Many believe that life is dependent on our ability to breathe. Scholars go as far as suggesting that our breathe, and breathing, is a point of connection between various sorts of ‘others’—such as recent moves in Anthropology from a focus on the epidermis to the lung, theoretically. While I appreciate this, I also wonder: why the need to locate a single point of connection or difference? I believe that things are much more complicated than that. We do not need a battle for the perfect metaphor, we need to open our language and perceptions. I believe these questions are unanswerable, particularly with our current level of understanding and compulsion to identify and classify things; we need to learn to allow the fleeting and indescribable to have meaning, without the need of explanation or definitive origin. This is not to say we shouldn’t try and talk about our experiences, rather I am suggesting that we permit the vast difference of experiences and incomprehensible to be. As Richard Wagamese puts it, "Let the mystery remain a mystery" (2019). 

           

Before Nana died she told me her views on life/death/existence:

“All we are is ‘electricity,’ for lack of a better word. Electricity doesn’t die, it changes. Besides, there are far too many old souls, old memories, and far too many people. They can’t all be new. Many of us must be reincarnated, I guess.
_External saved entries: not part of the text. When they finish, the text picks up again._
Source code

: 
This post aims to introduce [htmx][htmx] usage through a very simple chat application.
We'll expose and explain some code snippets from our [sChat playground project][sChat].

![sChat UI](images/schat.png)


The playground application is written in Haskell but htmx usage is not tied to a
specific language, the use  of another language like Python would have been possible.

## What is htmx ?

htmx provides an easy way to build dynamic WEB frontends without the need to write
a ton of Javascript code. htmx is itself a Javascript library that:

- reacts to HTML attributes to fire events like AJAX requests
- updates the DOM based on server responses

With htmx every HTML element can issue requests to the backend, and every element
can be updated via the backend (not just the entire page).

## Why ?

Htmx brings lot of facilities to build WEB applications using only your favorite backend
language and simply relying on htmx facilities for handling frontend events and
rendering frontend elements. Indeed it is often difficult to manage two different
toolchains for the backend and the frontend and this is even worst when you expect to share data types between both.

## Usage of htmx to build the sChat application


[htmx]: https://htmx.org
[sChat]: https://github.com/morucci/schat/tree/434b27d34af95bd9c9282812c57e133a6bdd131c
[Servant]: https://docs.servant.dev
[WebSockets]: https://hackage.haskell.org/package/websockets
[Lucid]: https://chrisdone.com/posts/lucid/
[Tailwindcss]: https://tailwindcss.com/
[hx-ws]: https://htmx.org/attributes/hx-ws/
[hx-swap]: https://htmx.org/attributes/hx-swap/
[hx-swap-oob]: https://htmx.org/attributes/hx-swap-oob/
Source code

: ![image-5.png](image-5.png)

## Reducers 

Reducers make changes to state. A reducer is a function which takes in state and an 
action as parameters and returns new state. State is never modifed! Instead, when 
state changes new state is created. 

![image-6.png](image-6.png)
When I go, I want to be released into the ocean. That way my body go home while my Spirit travels. We all come from the Earth and when our Spirit is ready, we return to our mother. I’ll be going home soon."

Then she asked me: "What do you think happens when we ‘die’?”

I had to agree with her, it is what I have know all my life; she and my mom and aunts have always said these things. I can’t say if this is true for everyone, and I don’t think it really matters anyway. 

So when I think about this question of our breath and Spirit and life-force, I feel that breath might be one way that our Spirit manifests and moves us through this experience we call life—because, “after all what happens when you stop breathing?”